Toronto garden suites bylaw receives green light
Toronto homeowners will now be able to build garden suites on their property after an appeal of the bylaw was dismissed by the Ontario Land Tribunal (OLT) this month.
The City of Toronto announced this week that its garden suites bylaw is now “in full force,” after the OLT disbanded the appeal on July 4th.
“This is good news and it will help get some more housing built. Garden suites are often a way to create homes for family members – parents, grandparents or adult children – or can be used as rental housing units,” said Mayor John Tory in a press release.
“The Garden Suites regulations approved earlier this year represent a ‘Made In Toronto’ solution with sensible regulations to protect neighbours, trees/greenspace and gentle density. Allowing garden suites across Toronto is a key step forward in expanding housing choice within the City’s neighbourhoods and creating a more inclusive and resilient city for current and future residents,” he added.
On February 2nd, Toronto City Council adopted the Garden Suites Bylaw and Official Plan Amendment to permit the construction of garden suites in most residential zones in the city.
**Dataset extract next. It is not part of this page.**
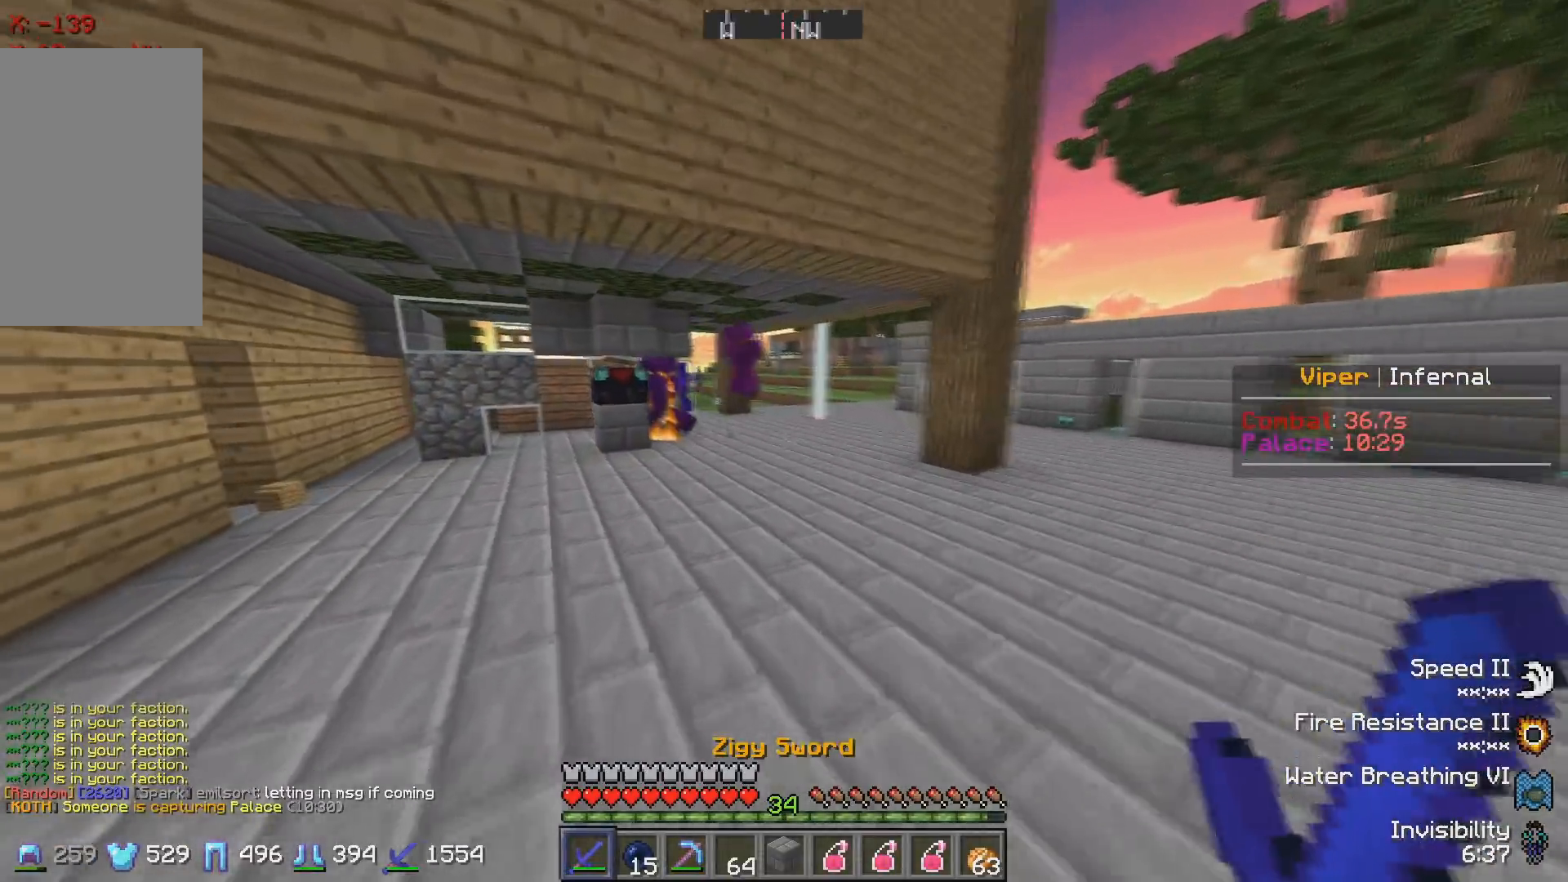
{"keys": []}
A garden suite is a type of small housing unit that is typically constructed in the backyard of an existing home but separate from the main house on the lot.
As Toronto is facing high demand for a variety of housing types across the affordability spectrum, garden suites are regarded as “one solution to increase housing choice and access for current and future Toronto residents,” according to the City.
Toronto’s garden suite bylaw was appealed shortly after its debut. Building Better Neighbourhoods, an alliance of Toronto resident associations, launched a legal appeal of the City of Toronto’s decision to include multiplexes in its garden suite bylaw, citing that the City “over-reached Provincial regulations that limit garden suites to single detached, semi-detached, and townhouses,” according to the organisation in a statement issued on March 8th.
Construction permits for garden suites can now be given out. If a proposed garden unit meets height and setback criteria in addition to applicable bylaw standards, only a building permit application is required. In the case where a garden suite proposal doesn’t meet zoning bylaw requirements, applicants can seek a minor variance application at the Committee of Adjustment, the City stated in its press release.
Garden suites and other forms of housing being considered as part of the City’s Expanding Housing Options in Neighbourhoods (EHON) program, which reviews, consults on and advances permissions to allow additional forms of housing in Toronto’s low-rise neighbourhoods.
“Garden suites and other initiatives to expand housing options in low-rise neighbourhoods are key to creating a diverse mix of housing choice that is affordable and accommodates people at all stages of life, household size and income level,” said chair of the planning and housing committee, Deputy Mayor Ana Bailão. “The garden suites initiative will create gentle density increases where residents have access to parks, schools and main street businesses and restaurants."